The Chuckanut Center is run by a volunteer board of directors who are committed to working with the public and other organizations to fulfill the mission of growing food, skills and a resilient community. If you’d like to become involved, please be in touch.
Erin McCain-Anderson, President
Born and raised in Bellingham and now living in Ferndale with her family, Erin holds this little PNW corner of the world near and dear to her heart. She learned about her love of gardens and her green thumb while working with herbs in a production nursery, so she planted her first garden in the back yard of a rental and hasn’t stopped in 20 years. Erin also worked for a number of years in community recreation programming and as an environmental/outdoor education teacher just out of college. Now her professional life is in event planning and management and she had the pleasure of working with many non-profits over the years. At home she’s an urban homesteader, where her family’s 1/4 acre lot sports many chickens, rabbits, a gigantic vegetable garden and a lot of fruit trees and berry bushes. She loves to can, cook and entertain friends and be outside in the sunshine.
Erin enjoys getting her hands dirty in the Chuckanut Center gardens, tackling projects and weeds and utilizing the beautiful caretakers house for instruction and gatherings. She’s excited to work hard to grow the center as an important resource for individuals wanting to be more self sufficient, feel more food secure, connect to other like minded community members and grow a network of urban homesteaders.
Pamela Jull, Treasurer
Pamela Jull moved to Bellingham in 1996 with her husband and newborn to work at WWU in the Sociology Department. She taught statistics, research methods and several topical classes before moving into a research position for the university and Washington State government. In 2005 she left the university to give her full attention to her social science research firm, Applied Research Northwest, where she has devoted her time to studying healthcare, environmental education, equity and human behavior.

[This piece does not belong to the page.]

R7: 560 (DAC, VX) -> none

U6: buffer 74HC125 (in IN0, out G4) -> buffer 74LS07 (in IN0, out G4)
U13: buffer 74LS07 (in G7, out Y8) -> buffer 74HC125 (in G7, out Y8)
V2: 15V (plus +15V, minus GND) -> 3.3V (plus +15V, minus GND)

Growing up on Bainbridge Island, Pamela spent weekends and family vacations either sailing in the San Juan Islands, running on the beach near Copalis, or hiking in the Olympic Mountains. Her childhood influences gave her interest in sociological issues relating to the natural environment and she has spend her professional career working with non-profits in an array of social research projects to protect waterways. In addition she offers technical assistance, research services and capacity building training to non-profits and government agencies around the country. When Pamela is not working she’s skiing, spending time with friends and family and cooking up a storm, as food is where her light really shines! She is pleased to be playing a supportive role as Treasurer in the continuing work of the Chuckanut Center, building community around sharing skills, growing food and increased resiliency.
Hannah has been with the Center since August 2018. Hannah has a background in horticulture with a lot of experience in landscaping. She used to run a small vegetable farm, with a u-pick veggie stand, on about 2 acres on an existing farm in Whatcom county. She also ran her own landscape maintenance company as a one woman operation, and has worked as a landscaper for about 10 years. She currently works as a Bookkeeper for a busy construction company in Bellingham.
Hannah dreams of growing lots of food and flowers on her own property and someday homesteading with her neighbors. Being involved in the community is very important to her and working at the Chuckanut Center brings all of her interests, experience and aspirations together.
Meg All, Secretary
Meg All is a permaculture enthusiast whose passion is creating systems that support the regenerative cycles of life. Having grown up in south-central Kentucky near her grandpa’s cattle ranch, Meg saw the once-lush land that she loved turned to a monoculture desert after being sold to big ag. This instilled in her a conviction to mimic natural ecosystems in food production practices. For the past ten years, she has been both humbled and empowered by the joys and challenges of growing food and community.
She rooted in Bellingham in 2015 after falling for the place where the mountains meet the sea – the ultimate dream of a hiker, biker, and paddler. Since then, she has been working as a program coordinator for students and under-represented groups at SPIE, the international society of optics and photonics, where she helps build supportive learning and work environments for optical engineers.
She first got involved in the Chuckanut Center in 2016 on the Garden Committee after curiosity got the best of her. Then life happened (as it sometimes does). After a multi-year hiatus, she returned to the Chuckanut Center in May 2019 to serve as Board Secretary and live into the mission of growing food, skills, and a resilient community.